### TEXTE PRÉSENTÉ
Résumé

J.-A. Clamart Pratique de la chasse et pratique forestière… (1866)

Quand les chiens n'ont pas à chasser, et surtout pendant tout le temps de la prohibition, le valet, après avoir fait la soupe et nettoyé le chenil, doit les promener aux endroits où ils trouveront à manger du chiendent ou des franges de blé ; cela les purge. — Pour les promenades, il aura soin de coupler toujours les mêmes chiens ensemble, et de ne jamais souffrir qu'ils passent devant lui. Il faut qu'il sache se faire obéir et que, sans brutalité, il soit sévère en temps et lieu. La parole suffit-elle pour obtenir l'obéissance d'un chien, le fouet devient inutile.
Source : Gallica

J.-A. Clamart Pratique de la chasse et pratique forestière… (1866)
######
### ENREGISTREMENTS
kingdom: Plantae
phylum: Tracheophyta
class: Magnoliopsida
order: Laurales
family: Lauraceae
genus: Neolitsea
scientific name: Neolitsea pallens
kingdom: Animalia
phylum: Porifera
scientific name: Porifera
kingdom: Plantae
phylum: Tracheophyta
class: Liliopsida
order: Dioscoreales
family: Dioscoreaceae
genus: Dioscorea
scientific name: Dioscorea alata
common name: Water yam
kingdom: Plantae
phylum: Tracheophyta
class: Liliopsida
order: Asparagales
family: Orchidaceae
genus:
######
*CONSIGNE 1*. Traduisez en anglais cette phrase du texte sur l'entretien des chiens de chasse : « Il faut qu'il sache se faire obéir et que, sans brutalité, il soit sévère en temps et lieu. »
*CONSIGNE 2*. Poursuivez le texte sur l'entretien des chiens de chasse à la suite de sa dernière phrase.

*RÉPONSE ATTENDUE 1*. He must know how to make himself obeyed and, without brutality, be strict at the proper time and place.

*RÉPONSE ATTENDUE 2*.
Au bois, ce sont les chiens qui, secondés par le piqueur, font toute la besogne ; le chasseur, sans se donner plus de fatigue qu'il n'en veut avoir, n'a qu'à suivre la chasse; quelquefois même il se contente d'attendre, parce qu'il sait que le gibier finira par lui être amené. En plaine, le chasseur ne ferait rien sans le chien, et, de son côté, le chien ne ferait pas davantage sans le concours du chasseur: mêmes soins, mêmes fatigues. Aussi est-ce là surtout que le bon chien fait le bon chasseur, en même temps que le bon chasseur fait le bon chien.
Source : Gallica

J.-A. Clamart Pratique de la chasse et pratique forestière… (1866)

Quand le piqueur n'a rien qui lui apprenne de quel côté se trouve la bonne chasse, il doit à l'instant rompre et rallier vers les chiens de tête qui lui inspirent plus de confiance. Il y a encore une autre espèce de change qui se fait quelquefois, même avec de bons chiens, mais habitués à chasser tantôt un gibier, tantôt un autre; c'est quand, au milieu d'une chasse, un chevreuil ayant bondi devant eux, ou un renard s'étant élancé, ils quittent le lièvre pour le suivre.